▸ Görevleriniz
1. Verilen metne göre Risale-i Nur'da gerçekte konuşan kimdir?
2. Verilen metne göre din karşıtı yazarların Risale-i Nur'dan istifadesi neden sıfıra yakındır? Bir ila üç cümleyle açıklayınız.
3. Verilen metinde tırnak içinde aktarılan alıntıların tamamını, her birini başındaki birkaç kelimeyle listeleyiniz.
**** Verilen metin
Risale-i Nur bazı din düşmanlarını ikna edip ilzam ediyorsa, neden kitaplarda, gazetelerde dine saldırılıyor?
Değerli Kardeşimiz;
Risale-i Nur'da konuşan gerçekte Said Nursi değil Kur'an hakikatleridir. Üstad bu hakikatlerin bize ulaşmasında bir vasıtadır. Bu sebeple Üstad Risale-i Nurların ikna ediciliği ile ilgili çok kesin ifadelere yer verir. Örneğin;
"Eğer haşrin gelmesini, gelecek baharın gelmesi gibi kat’î bir surette anlamak istersen haşre dair Onuncu Söz ile Yirmi Dokuzuncu Söz’e dikkat ile bak, gör. Eğer baharın gelmesi gibi inanmaz isen, gel parmağını gözüme sok."(1)
"Eğer haddin varsa buna karşı itiraz parmağını uzat. Gör, nasıl parmağın bürhan kuvvetiyle kırılıp senin gözüne sokulacak."(2)
"Kur’an-ı Hakîm’in kuvvetine istinaden dava ediyorum ki: Çok alçak olmamak ve yılan gibi dalalet zehirini serpmekle telezzüz etmemek şartıyla, en mütemerrid bir dinsizi, birkaç saat zarfında ikna etmezsem de ilzam etmeye hazırım."(3)
Dine saldıranların Risale-i Nur ile ikna ve ilzam olmaları için, evvela onu dikkatlice ve devamlı bir şekilde okumaları veya dinleyip bu iman hakikatlerine müşteri ve muhatap olmaları gerekir. Fakat -maalesef- din karşıtı yazarlar içinde Risale-i Nur'u insaflıca okuyan çok azdır. Onlar da ya tenkit niyetiyle okur. İçinde hata var mı yok mu tecessüs emelindedirler. Ön yargılı yaklaşırlar. Bu sebeple hiçbir meselesinden doğru dürüst istifade edemezler. Ya da garaz damarıyla Risale-i Nur'daki manaları çarpıtıp başka surette insanlara aktarma emelindedir. Bunlar, kendi kirli felsefi gözlüğüyle parlak ve nurlu imani meseleri bulanık görürler. Amaçları Risaleleri insaflıca okuyup anlamak değil, Risaleleri kullanarak dine saldırmak olduğundan istifade sıfıra yakındır.
********
**** Veri kayıtları
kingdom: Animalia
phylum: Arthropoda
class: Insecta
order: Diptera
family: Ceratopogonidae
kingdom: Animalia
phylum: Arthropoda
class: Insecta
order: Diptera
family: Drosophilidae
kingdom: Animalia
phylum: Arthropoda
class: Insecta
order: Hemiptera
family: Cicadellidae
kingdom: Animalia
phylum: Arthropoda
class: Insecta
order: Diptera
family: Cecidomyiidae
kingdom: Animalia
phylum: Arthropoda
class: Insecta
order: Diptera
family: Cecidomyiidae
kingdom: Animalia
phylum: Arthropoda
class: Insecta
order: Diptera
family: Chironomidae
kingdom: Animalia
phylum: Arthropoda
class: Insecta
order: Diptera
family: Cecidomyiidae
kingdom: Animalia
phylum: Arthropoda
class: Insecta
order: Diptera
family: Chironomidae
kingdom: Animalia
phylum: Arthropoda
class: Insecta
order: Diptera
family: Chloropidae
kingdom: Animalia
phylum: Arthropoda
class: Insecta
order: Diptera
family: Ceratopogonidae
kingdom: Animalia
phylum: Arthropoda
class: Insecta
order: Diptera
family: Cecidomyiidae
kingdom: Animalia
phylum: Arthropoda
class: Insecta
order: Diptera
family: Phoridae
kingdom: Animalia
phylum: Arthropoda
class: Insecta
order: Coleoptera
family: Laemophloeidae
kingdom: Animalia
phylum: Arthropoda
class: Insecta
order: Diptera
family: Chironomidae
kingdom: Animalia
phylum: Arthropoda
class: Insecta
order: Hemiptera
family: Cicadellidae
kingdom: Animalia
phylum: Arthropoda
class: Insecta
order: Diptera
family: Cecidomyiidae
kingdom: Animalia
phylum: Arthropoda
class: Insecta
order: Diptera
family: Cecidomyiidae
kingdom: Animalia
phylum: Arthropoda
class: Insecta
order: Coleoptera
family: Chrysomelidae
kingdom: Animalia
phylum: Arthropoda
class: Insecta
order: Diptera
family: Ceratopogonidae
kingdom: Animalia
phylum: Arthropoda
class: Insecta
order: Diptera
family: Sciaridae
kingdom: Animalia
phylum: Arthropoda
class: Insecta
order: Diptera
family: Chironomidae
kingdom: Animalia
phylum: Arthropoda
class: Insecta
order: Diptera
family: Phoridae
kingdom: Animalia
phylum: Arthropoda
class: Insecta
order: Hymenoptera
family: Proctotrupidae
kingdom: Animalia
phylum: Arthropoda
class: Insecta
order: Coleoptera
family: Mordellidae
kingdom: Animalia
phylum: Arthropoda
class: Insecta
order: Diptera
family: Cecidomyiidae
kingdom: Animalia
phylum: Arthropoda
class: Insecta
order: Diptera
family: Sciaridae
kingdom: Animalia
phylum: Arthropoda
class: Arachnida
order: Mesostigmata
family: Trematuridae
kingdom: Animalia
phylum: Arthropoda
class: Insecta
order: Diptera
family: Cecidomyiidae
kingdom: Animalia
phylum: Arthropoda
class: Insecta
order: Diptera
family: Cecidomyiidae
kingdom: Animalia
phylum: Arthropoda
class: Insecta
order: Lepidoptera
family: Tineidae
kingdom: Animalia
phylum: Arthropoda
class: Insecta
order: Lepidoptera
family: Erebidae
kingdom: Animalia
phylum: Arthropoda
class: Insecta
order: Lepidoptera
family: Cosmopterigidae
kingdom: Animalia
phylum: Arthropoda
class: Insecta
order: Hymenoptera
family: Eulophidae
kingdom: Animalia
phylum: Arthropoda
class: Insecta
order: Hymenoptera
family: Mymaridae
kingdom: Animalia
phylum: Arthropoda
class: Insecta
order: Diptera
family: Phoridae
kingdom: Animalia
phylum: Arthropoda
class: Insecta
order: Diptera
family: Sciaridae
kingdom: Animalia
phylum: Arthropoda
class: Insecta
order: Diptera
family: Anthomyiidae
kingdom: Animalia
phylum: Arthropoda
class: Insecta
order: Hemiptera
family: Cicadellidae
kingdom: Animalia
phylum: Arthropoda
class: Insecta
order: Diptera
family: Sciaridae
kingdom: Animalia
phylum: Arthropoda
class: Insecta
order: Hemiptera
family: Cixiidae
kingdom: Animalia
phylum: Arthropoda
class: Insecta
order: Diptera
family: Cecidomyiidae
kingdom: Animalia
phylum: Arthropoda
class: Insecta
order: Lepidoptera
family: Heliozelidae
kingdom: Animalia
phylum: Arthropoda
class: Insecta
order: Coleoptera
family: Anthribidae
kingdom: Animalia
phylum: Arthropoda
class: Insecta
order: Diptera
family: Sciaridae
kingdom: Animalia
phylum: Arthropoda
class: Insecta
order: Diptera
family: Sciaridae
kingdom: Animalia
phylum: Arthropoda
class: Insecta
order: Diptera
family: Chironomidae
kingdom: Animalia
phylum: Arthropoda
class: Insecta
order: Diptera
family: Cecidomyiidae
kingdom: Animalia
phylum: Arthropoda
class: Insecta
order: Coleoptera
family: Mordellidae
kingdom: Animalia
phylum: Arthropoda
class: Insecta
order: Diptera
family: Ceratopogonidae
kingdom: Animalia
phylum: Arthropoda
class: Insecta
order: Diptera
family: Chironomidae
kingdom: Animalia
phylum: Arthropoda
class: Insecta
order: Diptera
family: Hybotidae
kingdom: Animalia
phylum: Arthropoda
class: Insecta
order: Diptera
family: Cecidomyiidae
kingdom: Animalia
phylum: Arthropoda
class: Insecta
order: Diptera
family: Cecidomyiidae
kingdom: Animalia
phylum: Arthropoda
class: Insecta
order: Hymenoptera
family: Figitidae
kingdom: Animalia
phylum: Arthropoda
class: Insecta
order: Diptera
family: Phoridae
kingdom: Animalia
********
▸ Nihai sonuçlar
1. Risale-i Nur'da gerçekte konuşan Said Nursi değil, Kur'an hakikatleridir.

2. Bu yazarların amacı Risaleleri insaflıca okuyup anlamak değil, Risaleleri kullanarak dine saldırmaktır. Ön yargıyla, tenkit ve hata arama niyetiyle ya da manaları çarpıtma emeliyle okudukları için hiçbir meselesinden doğru dürüst istifade edemezler.

3.
- "Eğer haşrin gelmesini..."
- "Eğer haddin varsa..."
- "Kur’an-ı Hakîm’in kuvvetine istinaden..."